Attempting the repair myself would have required a trip to the library and the examination of a home improvement book to diagnose the problem. I would have found that the noise was due to a failed cartridge, which can be replaced in under as little as an hour. I would need to disassemble the faucet, take it to a home improvement store, get assistance in locating the proper replacement cartridge, and reassembly of the sink. This also requires some prerequisites such as a rudimentary understanding of plumbing work, possession of entry-level handyman skills, and ownership of basic tools.
How does the internet change the process?

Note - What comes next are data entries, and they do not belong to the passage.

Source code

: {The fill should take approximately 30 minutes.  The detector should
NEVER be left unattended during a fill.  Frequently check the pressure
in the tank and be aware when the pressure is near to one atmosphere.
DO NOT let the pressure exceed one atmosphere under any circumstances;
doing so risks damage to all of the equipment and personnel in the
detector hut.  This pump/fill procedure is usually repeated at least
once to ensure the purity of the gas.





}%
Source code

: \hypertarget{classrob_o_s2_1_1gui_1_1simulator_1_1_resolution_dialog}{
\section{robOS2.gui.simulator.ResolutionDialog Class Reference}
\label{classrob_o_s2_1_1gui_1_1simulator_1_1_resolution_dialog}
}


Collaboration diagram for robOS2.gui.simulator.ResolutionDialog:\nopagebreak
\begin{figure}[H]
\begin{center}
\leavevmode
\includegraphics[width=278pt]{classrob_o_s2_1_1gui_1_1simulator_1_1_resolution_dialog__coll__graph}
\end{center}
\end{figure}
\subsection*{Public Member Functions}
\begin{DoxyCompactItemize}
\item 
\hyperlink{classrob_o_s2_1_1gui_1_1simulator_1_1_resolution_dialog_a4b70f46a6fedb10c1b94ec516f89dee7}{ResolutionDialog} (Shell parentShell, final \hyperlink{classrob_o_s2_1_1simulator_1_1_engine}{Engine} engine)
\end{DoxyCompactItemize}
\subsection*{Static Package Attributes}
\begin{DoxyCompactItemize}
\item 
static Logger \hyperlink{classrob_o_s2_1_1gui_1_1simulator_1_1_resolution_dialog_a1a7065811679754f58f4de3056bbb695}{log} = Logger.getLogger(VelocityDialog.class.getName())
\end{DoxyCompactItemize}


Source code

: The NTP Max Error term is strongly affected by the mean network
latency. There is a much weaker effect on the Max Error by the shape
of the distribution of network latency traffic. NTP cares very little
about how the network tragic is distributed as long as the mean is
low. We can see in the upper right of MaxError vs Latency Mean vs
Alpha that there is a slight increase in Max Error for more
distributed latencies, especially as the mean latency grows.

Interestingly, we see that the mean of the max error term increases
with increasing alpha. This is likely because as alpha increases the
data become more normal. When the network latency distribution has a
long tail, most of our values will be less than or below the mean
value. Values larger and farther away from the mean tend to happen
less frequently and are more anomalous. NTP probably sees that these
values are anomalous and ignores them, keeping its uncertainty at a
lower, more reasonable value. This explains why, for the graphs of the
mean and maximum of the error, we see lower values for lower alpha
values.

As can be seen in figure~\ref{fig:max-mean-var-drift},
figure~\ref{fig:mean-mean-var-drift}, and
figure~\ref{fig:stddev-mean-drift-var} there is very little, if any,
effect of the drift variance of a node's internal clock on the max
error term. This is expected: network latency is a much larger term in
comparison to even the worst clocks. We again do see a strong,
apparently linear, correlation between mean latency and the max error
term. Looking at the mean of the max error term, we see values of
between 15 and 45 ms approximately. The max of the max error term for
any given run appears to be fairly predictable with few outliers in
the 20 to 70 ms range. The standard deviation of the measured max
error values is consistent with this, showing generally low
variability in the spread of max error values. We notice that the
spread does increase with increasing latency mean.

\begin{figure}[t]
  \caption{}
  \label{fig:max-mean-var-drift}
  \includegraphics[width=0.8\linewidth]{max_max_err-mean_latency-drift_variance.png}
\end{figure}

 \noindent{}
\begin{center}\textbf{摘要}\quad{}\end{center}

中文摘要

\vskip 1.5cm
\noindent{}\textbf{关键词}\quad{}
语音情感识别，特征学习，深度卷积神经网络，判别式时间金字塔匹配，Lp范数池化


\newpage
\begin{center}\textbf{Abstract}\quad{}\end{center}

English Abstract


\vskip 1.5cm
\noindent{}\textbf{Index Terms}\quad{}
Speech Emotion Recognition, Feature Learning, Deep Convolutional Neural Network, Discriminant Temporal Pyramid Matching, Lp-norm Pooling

I could easily go to howstuffworks to understand the mechanics of a kitchen sink faucet. A Google query for “kitchen sink whistling” would return accurate results. YouTube has videos of the repair. Moen’s website has a wizard that asks you questions about your faucet to eventually give you the exact model number, manual, and replacement parts. All told, I was able to take the background knowledge I already possessed and my basic tool set, such Googling, a trip to Home Depot, an hour of my time, and $20 and fix my problem without calling in an expert who I would have to trust to not take advantage of my ignorance. I would lack the information necessary to know if the fix required a $20 cartridge or a $100 faucet and an hour or two of labor.
You can easily make the argument that the internet took as much as $200 out of the pocket of the plumber (or mouths of his children), or you can alternatively decide that the internet saved me $180 PLUS taught me a valuable lesson as a DIY handyman and homeowner.